_Zu erstellen:_
Gib nur die Zeilen von der Zeile mit „Header WCS: RA---AIT/DEC--AIT“ bis einschließlich der Zeile mit „Solved WCS: RA---TAN-SIP/DEC--TAN-SIP“ als Markdown-Tabelle wieder, ohne Leerzeilen. Die Spalte Nr enthält die laufende Nummer, die Spalte Zeile den Text der jeweiligen Zeile.

_Ausgangsdaten:_
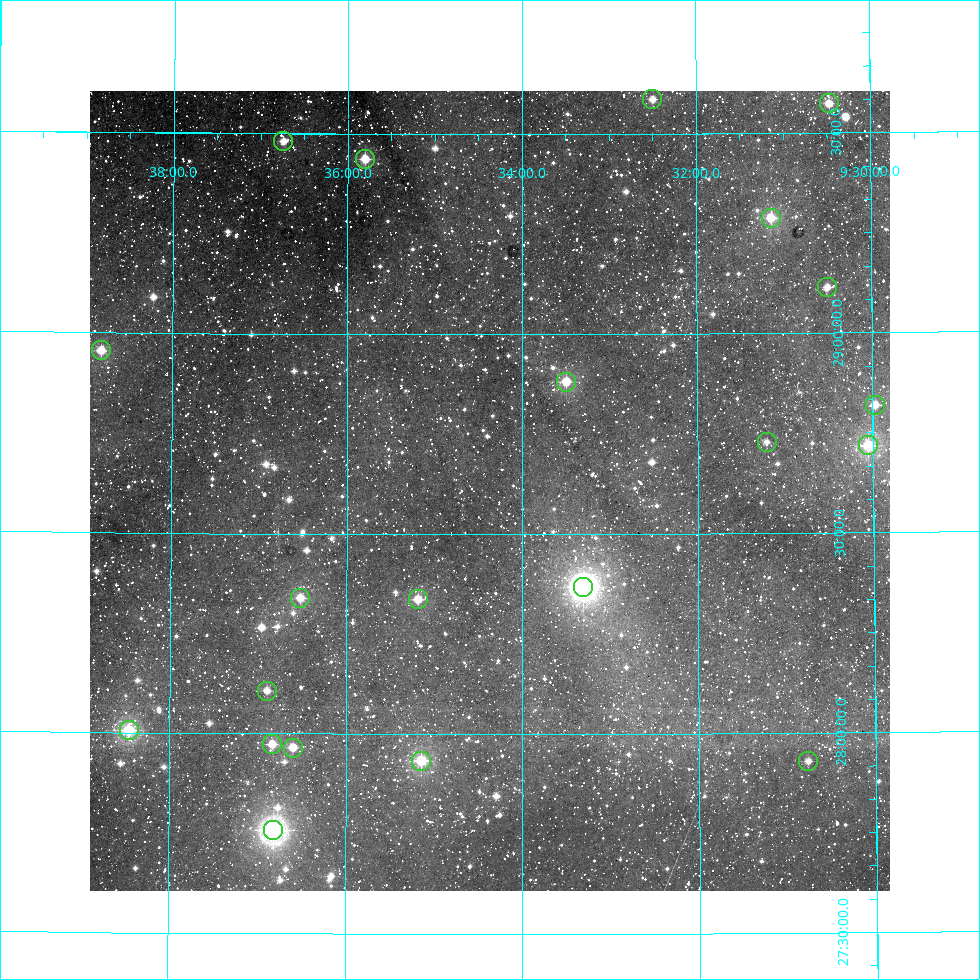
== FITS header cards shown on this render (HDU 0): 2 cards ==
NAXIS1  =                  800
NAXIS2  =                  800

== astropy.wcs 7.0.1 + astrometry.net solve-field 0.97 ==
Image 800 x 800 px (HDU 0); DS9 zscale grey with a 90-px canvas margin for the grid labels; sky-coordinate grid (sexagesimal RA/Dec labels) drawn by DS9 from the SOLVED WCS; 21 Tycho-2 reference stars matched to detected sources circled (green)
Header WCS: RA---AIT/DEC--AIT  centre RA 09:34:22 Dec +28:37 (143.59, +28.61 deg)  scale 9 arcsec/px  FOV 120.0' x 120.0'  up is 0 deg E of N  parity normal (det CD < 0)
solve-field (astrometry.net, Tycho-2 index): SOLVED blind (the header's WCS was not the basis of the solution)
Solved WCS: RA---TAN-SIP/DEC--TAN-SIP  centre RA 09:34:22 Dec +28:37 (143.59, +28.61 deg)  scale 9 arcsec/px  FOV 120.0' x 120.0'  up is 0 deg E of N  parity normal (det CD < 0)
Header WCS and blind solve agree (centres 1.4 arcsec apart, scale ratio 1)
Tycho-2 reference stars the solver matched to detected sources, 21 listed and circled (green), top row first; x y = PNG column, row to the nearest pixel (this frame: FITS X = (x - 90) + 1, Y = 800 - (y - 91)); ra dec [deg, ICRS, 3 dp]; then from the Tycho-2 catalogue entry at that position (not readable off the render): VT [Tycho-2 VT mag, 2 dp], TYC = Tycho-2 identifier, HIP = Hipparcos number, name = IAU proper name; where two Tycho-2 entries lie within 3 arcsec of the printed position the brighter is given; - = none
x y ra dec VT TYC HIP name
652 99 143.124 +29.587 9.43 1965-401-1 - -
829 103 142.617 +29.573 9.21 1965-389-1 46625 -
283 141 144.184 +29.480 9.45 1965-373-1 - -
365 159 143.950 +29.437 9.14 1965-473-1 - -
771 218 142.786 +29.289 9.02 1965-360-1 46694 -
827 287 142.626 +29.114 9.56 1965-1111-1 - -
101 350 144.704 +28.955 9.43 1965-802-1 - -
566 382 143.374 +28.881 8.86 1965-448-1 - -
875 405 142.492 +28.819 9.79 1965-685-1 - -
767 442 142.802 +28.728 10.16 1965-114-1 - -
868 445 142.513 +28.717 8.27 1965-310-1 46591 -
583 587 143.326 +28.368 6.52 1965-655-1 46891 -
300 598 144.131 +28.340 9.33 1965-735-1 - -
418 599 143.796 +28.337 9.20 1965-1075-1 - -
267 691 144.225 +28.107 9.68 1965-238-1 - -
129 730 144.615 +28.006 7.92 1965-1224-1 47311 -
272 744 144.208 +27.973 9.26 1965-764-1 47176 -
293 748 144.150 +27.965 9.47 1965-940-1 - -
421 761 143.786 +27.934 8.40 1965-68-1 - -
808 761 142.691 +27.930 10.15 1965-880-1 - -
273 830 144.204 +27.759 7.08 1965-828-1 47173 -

--

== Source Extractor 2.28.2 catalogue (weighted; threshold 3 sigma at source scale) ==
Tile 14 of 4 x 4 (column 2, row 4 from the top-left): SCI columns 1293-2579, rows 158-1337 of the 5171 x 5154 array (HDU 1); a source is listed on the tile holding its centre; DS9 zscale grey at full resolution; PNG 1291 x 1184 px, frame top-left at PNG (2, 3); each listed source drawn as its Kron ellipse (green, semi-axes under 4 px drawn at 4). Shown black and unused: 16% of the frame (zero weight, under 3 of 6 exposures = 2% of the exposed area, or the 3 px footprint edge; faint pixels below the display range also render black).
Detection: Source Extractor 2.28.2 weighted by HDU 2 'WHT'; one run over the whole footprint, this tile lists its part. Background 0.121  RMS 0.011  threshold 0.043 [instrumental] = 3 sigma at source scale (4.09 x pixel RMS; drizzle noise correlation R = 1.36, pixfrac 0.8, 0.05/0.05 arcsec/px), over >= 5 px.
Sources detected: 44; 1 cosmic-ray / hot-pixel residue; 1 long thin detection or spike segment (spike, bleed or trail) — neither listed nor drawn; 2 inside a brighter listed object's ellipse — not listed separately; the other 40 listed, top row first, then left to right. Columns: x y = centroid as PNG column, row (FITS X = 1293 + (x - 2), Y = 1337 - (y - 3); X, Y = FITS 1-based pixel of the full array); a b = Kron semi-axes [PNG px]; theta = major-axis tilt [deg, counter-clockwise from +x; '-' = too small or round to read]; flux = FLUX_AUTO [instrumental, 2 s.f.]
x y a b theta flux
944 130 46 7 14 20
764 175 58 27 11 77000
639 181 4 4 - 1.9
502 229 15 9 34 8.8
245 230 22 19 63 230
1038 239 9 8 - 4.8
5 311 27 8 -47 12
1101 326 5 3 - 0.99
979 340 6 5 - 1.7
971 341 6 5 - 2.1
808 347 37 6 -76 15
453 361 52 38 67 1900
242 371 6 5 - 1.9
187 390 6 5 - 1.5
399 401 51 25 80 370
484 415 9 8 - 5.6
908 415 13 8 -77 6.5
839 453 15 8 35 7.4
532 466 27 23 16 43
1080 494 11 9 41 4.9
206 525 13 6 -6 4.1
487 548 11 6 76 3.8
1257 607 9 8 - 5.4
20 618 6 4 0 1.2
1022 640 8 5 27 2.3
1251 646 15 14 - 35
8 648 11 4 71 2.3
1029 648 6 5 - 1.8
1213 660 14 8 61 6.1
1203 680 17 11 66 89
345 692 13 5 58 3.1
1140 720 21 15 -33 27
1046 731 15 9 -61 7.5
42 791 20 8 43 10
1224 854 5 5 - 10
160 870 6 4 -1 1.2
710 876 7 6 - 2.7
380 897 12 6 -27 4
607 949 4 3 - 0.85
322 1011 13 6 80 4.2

_Ergebnis:_
| Nr | Zeile |
|---|---|
| 1 | Header WCS: RA---AIT/DEC--AIT  centre RA 09:34:22 Dec +28:37 (143.59, +28.61 deg)  scale 9 arcsec/px  FOV 120.0' x 120.0'  up is 0 deg E of N  parity normal (det CD < 0) |
| 2 | solve-field (astrometry.net, Tycho-2 index): SOLVED blind (the header's WCS was not the basis of the solution) |
| 3 | Solved WCS: RA---TAN-SIP/DEC--TAN-SIP  centre RA 09:34:22 Dec +28:37 (143.59, +28.61 deg)  scale 9 arcsec/px  FOV 120.0' x 120.0'  up is 0 deg E of N  parity normal (det CD < 0) |